> [Written problem 1] In the Matthew Gaines biography, which district did Gaines represent when he was elected to the Texas Senate in 1869?
> [Written problem 2] From the Matthew Gaines biography, copy the passage word for word, starting at the words "Matthew Gaines (August" and ending after "state of Texas.".

Matthew Gaines (August 4, 1840 – June 11, 1900) was a former slave, community leader, minister, and Republican Texas State Senator. He made valuable contributions towards the establishment of free public education in the state of Texas.

Early life
Matthew Gaines was born on August 4, 1840, near Alexandria, Louisiana to a female slave owned by the Martin Despallier family. Gaines taught himself to read from a white boy who smuggled in books. This boy may have been young Blaz Philipe Despallier, who lived on the estate and who would later become the sole heir of Alamo hero Charles Despallier, his uncle. After being sold from the Despallier family, Gaines escaped from his new owner in Louisiana to Arkansas, and eventually made it to New Orleans, where he was captured and returned to his master. In 1859, Gaines was sold to Christopher Columbus Hearne, where he remained until 1863 when he tried to flee to Mexico. He was caught again and was forced to work as a runaway slave in Fredericksburg, Texas until the end of the civil war.

Career
After the 1863 emancipation was finally officially announced in Texas on June 19, 1865, Gaines settled in Burton, Washington County, where he established himself as a leader of the freedmen, both as a Baptist preacher and a politician.

In 1869, Gaines was elected as a Senator of Texas's 16th district in the Twelfth Texas Legislature. He gained a reputation for being a guardian of the newly won rights of the African-Texans. Throughout his term, he addressed the issues of public education, prison reform, the protection of black voters, and tenant farming reformation. Gaines actively supported the forward movement that established the first public school system for all Texans and assisted in allowing Texas to take advantage of the federal Grant College Act, also known as the Morrill Act.

> [Material supplied]
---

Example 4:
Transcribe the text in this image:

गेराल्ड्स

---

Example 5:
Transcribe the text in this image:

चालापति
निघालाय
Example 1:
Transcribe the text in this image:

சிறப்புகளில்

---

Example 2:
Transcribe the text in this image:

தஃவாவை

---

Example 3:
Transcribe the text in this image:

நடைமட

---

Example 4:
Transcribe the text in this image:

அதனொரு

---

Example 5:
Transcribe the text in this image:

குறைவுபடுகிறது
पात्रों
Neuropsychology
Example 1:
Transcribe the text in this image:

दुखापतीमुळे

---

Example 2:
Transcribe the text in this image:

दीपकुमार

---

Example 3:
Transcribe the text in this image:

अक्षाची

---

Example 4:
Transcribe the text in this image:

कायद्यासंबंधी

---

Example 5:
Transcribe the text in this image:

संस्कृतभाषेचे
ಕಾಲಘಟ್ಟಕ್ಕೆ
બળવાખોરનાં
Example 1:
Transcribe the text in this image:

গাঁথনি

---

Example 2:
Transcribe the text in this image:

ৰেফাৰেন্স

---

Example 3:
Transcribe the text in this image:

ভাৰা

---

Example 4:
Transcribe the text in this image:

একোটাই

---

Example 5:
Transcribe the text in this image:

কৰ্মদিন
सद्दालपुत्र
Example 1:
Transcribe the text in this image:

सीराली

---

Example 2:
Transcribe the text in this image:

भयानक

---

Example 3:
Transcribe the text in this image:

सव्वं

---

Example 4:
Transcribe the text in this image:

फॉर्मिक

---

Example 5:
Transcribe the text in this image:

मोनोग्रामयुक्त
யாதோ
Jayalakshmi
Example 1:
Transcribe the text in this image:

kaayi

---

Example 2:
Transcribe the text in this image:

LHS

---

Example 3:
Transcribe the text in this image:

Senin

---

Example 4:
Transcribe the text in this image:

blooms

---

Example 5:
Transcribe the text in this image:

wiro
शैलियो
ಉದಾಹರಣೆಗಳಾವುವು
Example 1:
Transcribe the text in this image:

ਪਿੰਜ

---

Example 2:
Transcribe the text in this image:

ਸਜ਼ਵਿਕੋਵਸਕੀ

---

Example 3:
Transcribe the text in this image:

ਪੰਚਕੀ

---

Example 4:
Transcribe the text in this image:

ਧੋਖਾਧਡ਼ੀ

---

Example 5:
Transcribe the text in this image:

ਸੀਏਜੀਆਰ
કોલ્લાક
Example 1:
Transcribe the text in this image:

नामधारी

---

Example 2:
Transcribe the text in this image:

> [Written reply 1] Texas's 16th district

> [Written reply 2]
Matthew Gaines (August 4, 1840 – June 11, 1900) was a former slave, community leader, minister, and Republican Texas State Senator. He made valuable contributions towards the establishment of free public education in the state of Texas.